The heat from the fire scorches their delicate skin as mother and child attempt to flee the mob. In the lead, the cow’s expansive ears are angled forward as she stoicly ignores the crowd of jeering men. Behind her, her calf screams in confusion and fear as the fire licks at her feet. Flaming tar balls and crackers fly through the air to a soundtrack of human laughter and shouts. In the Bankura district of West Bengal this sort of humiliation of pachyderms is routine.

Hazra said that, although India boasts 70 percent of the global population of the Asian elephant, vital elephant habitats and routes are often ravaged by human beings and the "human-elephant conflict" has escalated to a fatal degree.

"The ignorance and bloodlust of mobs that attack herds for fun, is compounded by the plight of those that actually suffer damage to land, life and property by wandering elephants and the utter indifference of the central and state government to recognize the crisis that is at hand," he wrote. "For these smart, gentle, social animals who have roamed the sub-continent for centuries, hell is now and here."

It remains unknown what became of the two elephants seen in the award-winning photo.

Hazra's devastating image was recognized by Sanctuary, India’s leading nature and conservation portal.
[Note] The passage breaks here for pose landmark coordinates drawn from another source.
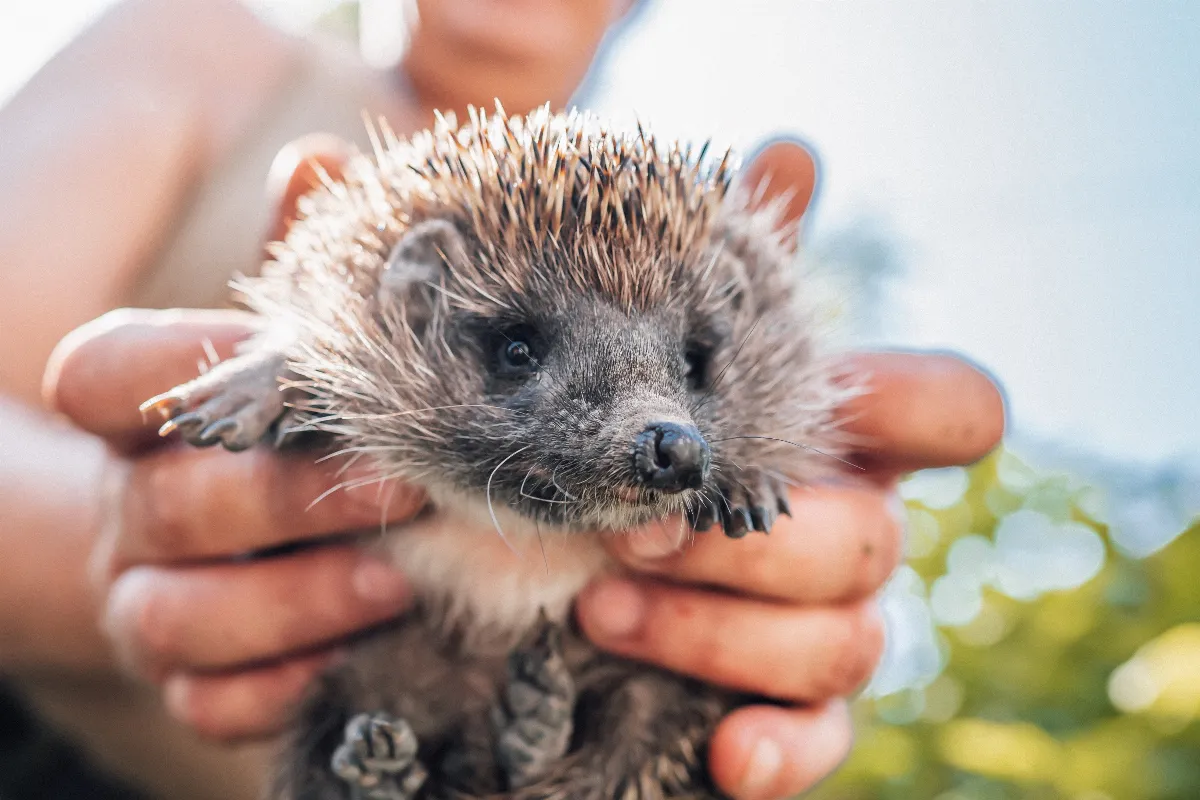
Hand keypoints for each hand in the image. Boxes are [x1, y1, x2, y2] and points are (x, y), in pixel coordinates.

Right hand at [45, 309, 425, 739]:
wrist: (261, 551)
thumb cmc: (298, 449)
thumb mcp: (301, 399)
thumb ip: (328, 375)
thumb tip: (414, 355)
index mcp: (144, 425)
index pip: (100, 379)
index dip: (179, 366)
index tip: (291, 363)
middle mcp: (130, 514)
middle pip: (169, 504)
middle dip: (291, 499)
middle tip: (403, 489)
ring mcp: (147, 604)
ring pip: (174, 617)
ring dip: (296, 601)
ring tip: (397, 584)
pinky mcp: (186, 683)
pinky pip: (210, 703)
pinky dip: (284, 687)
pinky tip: (355, 659)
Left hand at [571, 141, 1005, 799]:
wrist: (519, 565)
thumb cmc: (601, 444)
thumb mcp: (633, 356)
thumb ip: (718, 268)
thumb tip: (792, 149)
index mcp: (831, 439)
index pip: (948, 414)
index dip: (929, 405)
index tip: (867, 404)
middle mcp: (841, 530)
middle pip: (872, 539)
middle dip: (754, 539)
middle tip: (626, 527)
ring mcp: (816, 628)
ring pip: (842, 642)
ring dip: (720, 628)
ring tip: (593, 603)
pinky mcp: (781, 716)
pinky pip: (822, 742)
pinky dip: (783, 750)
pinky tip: (727, 757)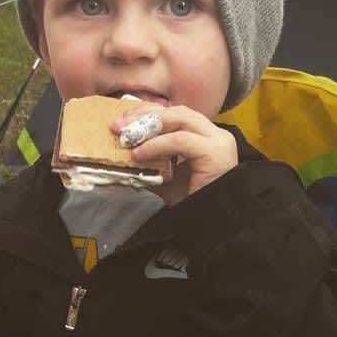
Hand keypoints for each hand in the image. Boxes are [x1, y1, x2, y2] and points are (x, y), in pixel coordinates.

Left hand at [113, 105, 237, 204]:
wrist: (210, 224)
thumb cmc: (192, 204)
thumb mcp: (165, 180)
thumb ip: (150, 164)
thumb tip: (123, 155)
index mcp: (205, 138)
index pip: (175, 115)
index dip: (148, 114)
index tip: (124, 122)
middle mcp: (215, 135)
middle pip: (177, 112)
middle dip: (145, 115)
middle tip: (119, 126)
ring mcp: (217, 142)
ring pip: (180, 119)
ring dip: (148, 126)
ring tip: (127, 138)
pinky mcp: (214, 153)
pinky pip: (180, 141)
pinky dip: (157, 145)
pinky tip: (140, 154)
The organization says it aims to "communicate to readers the rationale for wildlife conservation and environmental protection with a focus on the Indian subcontinent."

In the years since its inception, the group claims to have been at the fulcrum of innumerable wildlife conservation campaigns, conservation project and serves as a forum for wildlife groups, concerned individuals and non-profit organizations in the country.